New technology and innovations have given winemakers a lot of tools and options for exerting more control over the wine making process. “I think people are afraid of variation in their wines, but I think variation is the heart and soul of wine.” From a sales standpoint, nowadays, being able to deliver consistently similar wines vintage after vintage is often helpful. But it’s not how things used to be. Drake remembers wine drinkers being a bit more engaged when he was a boy. He recalls people at tastings bringing note pads, being more willing to explore different wines and finding out what they liked for themselves. Now, people rely so much on scores when making purchases, and when they go tasting, the goal is often more about having fun then to discover new wines. So long as the market place supports uniformity or expects consistency in wines from year to year, plenty of winemakers will continue to manipulate their wines with various additives in an effort to minimize variation. Drake hopes it is a phase the industry moves out of over time.
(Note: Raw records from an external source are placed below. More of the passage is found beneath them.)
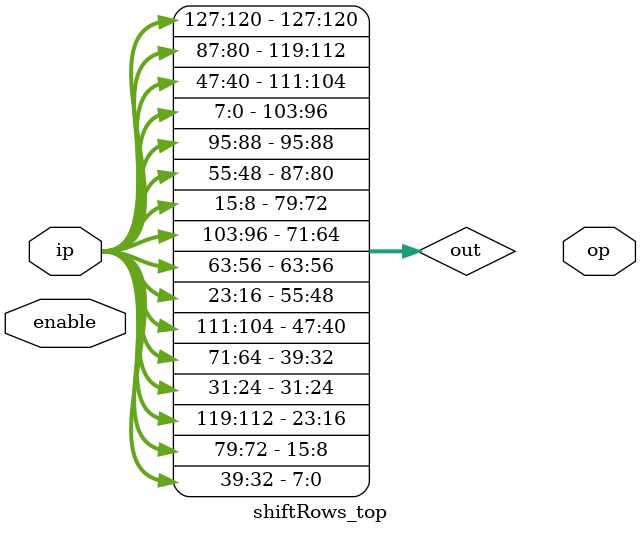
<source format=v>
module shiftRows_top(
    input  [127:0] ip,
    input  enable,
    output  [127:0] op
);

wire [127:0] out;

assign out[127:120] = ip[127:120];
assign out[119:112] = ip[87:80];
assign out[111:104] = ip[47:40];
assign out[103:96] = ip[7:0];

assign out[95:88] = ip[95:88];
assign out[87:80] = ip[55:48];
assign out[79:72] = ip[15:8];
assign out[71:64] = ip[103:96];

assign out[63:56] = ip[63:56];
assign out[55:48] = ip[23:16];
assign out[47:40] = ip[111:104];
assign out[39:32] = ip[71:64];

assign out[31:24] = ip[31:24];
assign out[23:16] = ip[119:112];
assign out[15:8] = ip[79:72];
assign out[7:0] = ip[39:32];

endmodule

</source>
Drake sees himself as more like a shepherd of the wine, than its maker. He wants the wine to be an expression of what nature delivered rather than something he’s put his footprint all over. A good friend of the family, that’s “really into manipulating wine, jokes with me that I’m not a real winemaker,” Drake chuckles. It’s a title Drake is happy to forgo. For him, delivering a pure, natural wine is far more important than his offerings tasting consistently the same from vintage to vintage. Drake’s thinking may just be a little further along than many people in the world of wine, but there is plenty of reason to think that they’ll catch on.